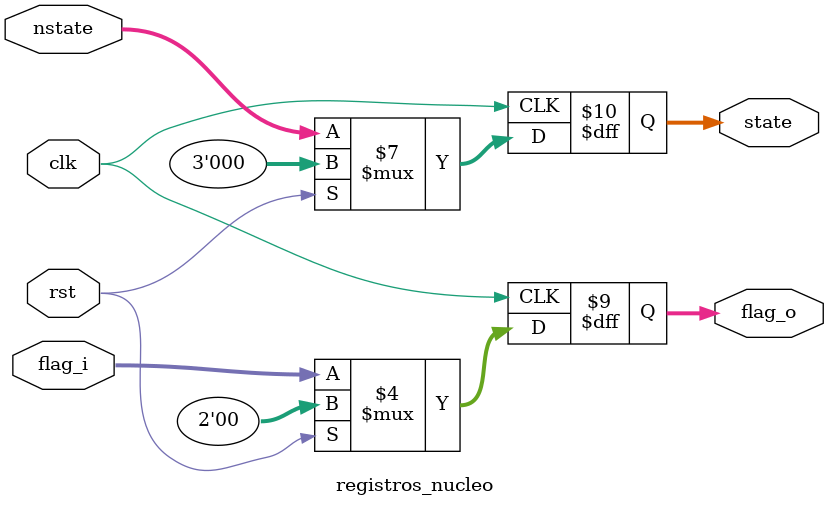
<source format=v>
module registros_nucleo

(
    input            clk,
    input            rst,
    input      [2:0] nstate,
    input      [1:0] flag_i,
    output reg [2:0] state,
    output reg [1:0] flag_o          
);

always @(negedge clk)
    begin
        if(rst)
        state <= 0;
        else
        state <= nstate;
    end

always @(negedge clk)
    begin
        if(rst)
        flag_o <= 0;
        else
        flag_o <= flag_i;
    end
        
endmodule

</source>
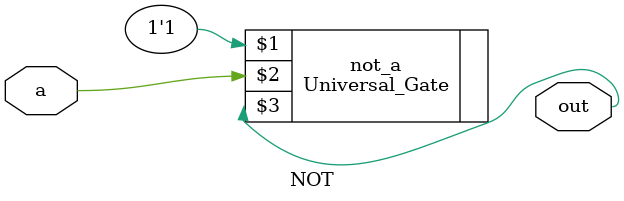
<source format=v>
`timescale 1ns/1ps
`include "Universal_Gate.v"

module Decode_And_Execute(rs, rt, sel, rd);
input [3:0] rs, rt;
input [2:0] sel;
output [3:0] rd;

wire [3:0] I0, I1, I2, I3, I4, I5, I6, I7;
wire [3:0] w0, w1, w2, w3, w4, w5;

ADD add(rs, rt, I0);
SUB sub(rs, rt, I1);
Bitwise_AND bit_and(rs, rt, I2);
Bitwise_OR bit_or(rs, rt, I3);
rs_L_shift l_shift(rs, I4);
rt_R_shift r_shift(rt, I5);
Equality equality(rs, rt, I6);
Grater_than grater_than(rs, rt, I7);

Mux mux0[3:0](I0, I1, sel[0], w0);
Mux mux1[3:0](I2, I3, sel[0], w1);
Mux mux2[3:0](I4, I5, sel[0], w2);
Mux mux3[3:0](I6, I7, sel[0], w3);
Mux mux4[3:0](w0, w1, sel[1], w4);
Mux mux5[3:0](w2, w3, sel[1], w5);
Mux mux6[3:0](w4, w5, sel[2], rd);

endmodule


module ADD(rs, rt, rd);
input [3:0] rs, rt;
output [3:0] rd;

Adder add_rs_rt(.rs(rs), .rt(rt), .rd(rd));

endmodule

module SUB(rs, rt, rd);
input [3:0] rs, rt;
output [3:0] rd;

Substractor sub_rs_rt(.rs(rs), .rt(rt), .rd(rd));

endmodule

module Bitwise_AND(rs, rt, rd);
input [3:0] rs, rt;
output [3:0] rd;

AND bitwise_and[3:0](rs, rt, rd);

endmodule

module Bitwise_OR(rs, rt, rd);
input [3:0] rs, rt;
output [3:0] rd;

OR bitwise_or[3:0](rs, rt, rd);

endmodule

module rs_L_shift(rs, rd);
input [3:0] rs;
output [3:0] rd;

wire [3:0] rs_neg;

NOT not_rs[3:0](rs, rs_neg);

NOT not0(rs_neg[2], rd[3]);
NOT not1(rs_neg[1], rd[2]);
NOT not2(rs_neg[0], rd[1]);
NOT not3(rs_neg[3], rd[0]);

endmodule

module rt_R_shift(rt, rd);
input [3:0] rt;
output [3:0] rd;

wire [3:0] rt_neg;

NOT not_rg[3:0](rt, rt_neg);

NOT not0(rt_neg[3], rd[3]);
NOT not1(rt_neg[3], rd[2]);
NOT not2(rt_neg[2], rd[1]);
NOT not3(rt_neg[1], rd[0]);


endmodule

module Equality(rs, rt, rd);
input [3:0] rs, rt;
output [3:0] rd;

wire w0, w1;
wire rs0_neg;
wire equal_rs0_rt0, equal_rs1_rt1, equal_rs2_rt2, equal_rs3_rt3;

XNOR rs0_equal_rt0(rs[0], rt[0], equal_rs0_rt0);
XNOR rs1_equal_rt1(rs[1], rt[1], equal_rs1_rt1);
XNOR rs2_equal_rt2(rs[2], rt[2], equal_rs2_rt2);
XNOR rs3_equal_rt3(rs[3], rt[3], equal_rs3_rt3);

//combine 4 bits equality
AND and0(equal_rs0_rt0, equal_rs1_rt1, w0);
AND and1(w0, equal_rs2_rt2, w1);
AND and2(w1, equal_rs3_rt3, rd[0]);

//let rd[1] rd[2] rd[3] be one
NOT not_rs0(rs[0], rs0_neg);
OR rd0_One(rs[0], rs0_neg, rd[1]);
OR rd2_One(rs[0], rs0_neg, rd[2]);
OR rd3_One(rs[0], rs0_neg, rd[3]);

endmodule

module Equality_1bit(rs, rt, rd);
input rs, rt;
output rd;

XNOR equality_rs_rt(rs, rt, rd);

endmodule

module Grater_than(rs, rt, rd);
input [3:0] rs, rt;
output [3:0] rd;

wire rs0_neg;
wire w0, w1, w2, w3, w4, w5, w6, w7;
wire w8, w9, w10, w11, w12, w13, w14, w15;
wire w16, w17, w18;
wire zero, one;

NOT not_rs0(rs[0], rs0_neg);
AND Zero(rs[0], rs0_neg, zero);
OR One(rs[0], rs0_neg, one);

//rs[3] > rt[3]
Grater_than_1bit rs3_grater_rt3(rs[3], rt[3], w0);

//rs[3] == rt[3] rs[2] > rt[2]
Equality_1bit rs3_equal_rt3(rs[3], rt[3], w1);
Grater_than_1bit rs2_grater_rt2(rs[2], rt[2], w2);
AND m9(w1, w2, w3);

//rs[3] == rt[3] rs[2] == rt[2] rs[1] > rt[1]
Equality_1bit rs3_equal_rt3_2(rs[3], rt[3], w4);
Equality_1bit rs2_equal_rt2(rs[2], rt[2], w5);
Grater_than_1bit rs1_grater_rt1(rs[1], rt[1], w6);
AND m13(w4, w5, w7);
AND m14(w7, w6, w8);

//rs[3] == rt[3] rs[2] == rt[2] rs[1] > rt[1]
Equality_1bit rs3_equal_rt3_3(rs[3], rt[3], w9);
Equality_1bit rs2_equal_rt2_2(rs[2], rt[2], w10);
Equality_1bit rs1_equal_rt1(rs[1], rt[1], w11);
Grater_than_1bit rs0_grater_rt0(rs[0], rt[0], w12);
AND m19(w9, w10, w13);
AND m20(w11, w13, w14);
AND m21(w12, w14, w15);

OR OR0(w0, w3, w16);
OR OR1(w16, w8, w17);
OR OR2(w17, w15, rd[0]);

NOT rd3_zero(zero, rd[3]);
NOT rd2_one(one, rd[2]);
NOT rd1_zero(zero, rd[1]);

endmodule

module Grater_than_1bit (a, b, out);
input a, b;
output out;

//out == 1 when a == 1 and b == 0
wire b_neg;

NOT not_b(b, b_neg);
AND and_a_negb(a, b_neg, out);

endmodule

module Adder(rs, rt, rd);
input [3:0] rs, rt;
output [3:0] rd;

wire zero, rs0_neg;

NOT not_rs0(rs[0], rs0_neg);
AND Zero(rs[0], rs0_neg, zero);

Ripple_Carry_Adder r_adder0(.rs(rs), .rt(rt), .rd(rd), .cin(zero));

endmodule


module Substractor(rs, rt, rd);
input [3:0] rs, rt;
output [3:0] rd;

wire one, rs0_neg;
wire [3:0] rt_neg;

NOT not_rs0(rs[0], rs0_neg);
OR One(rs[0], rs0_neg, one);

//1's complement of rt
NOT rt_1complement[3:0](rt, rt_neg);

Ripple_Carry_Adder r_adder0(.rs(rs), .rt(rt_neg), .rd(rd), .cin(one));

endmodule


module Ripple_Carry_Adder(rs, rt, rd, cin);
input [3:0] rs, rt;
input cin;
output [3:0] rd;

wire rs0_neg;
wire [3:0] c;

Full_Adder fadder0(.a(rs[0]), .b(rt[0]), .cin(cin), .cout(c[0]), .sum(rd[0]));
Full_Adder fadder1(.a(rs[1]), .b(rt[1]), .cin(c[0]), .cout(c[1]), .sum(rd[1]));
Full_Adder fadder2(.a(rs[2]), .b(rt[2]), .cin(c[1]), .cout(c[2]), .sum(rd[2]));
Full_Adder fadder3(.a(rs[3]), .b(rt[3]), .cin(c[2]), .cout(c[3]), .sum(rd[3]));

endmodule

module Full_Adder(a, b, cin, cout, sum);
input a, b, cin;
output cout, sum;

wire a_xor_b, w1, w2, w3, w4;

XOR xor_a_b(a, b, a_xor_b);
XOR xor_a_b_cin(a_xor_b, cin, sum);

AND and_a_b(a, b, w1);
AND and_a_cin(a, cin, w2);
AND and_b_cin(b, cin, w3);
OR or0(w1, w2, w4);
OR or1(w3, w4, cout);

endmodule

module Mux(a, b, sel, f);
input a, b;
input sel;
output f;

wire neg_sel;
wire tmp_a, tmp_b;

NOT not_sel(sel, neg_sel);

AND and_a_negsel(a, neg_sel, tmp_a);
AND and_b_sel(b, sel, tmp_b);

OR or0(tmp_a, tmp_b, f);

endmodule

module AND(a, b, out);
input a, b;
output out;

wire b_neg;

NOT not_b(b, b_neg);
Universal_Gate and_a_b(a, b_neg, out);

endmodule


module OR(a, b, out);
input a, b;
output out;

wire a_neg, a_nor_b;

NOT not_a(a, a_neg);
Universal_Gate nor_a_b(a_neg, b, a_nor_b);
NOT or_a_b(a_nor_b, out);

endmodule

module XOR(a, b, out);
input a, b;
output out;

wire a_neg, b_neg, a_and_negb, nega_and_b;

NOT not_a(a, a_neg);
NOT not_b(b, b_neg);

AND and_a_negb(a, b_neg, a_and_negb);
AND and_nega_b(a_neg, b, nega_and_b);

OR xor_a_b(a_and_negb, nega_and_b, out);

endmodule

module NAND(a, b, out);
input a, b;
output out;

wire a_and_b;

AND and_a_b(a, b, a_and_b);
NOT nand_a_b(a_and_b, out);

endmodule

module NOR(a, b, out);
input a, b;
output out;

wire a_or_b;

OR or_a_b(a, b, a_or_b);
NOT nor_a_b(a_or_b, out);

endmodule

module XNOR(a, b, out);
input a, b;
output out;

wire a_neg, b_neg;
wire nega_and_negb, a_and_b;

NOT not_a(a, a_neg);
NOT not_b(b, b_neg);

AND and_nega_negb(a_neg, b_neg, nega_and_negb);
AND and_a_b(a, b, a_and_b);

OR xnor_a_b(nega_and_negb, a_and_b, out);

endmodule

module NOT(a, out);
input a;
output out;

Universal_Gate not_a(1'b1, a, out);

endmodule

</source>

■ Problem to solve: Of the lines above, extract only those from the line with "Mux mux0[3:0](I0, I1, sel[0], w0);" to the line with "module Bitwise_AND(rs, rt, rd);", both included, exactly as written.

■ Solution below:
Mux mux0[3:0](I0, I1, sel[0], w0);
Mux mux1[3:0](I2, I3, sel[0], w1);
Mux mux2[3:0](I4, I5, sel[0], w2);
Mux mux3[3:0](I6, I7, sel[0], w3);
Mux mux4[3:0](w0, w1, sel[1], w4);
Mux mux5[3:0](w2, w3, sel[1], w5);
Mux mux6[3:0](w4, w5, sel[2], rd);

endmodule


module ADD(rs, rt, rd);
input [3:0] rs, rt;
output [3:0] rd;

Adder add_rs_rt(.rs(rs), .rt(rt), .rd(rd));

endmodule

module SUB(rs, rt, rd);
input [3:0] rs, rt;
output [3:0] rd;

Substractor sub_rs_rt(.rs(rs), .rt(rt), .rd(rd));

endmodule

module Bitwise_AND(rs, rt, rd);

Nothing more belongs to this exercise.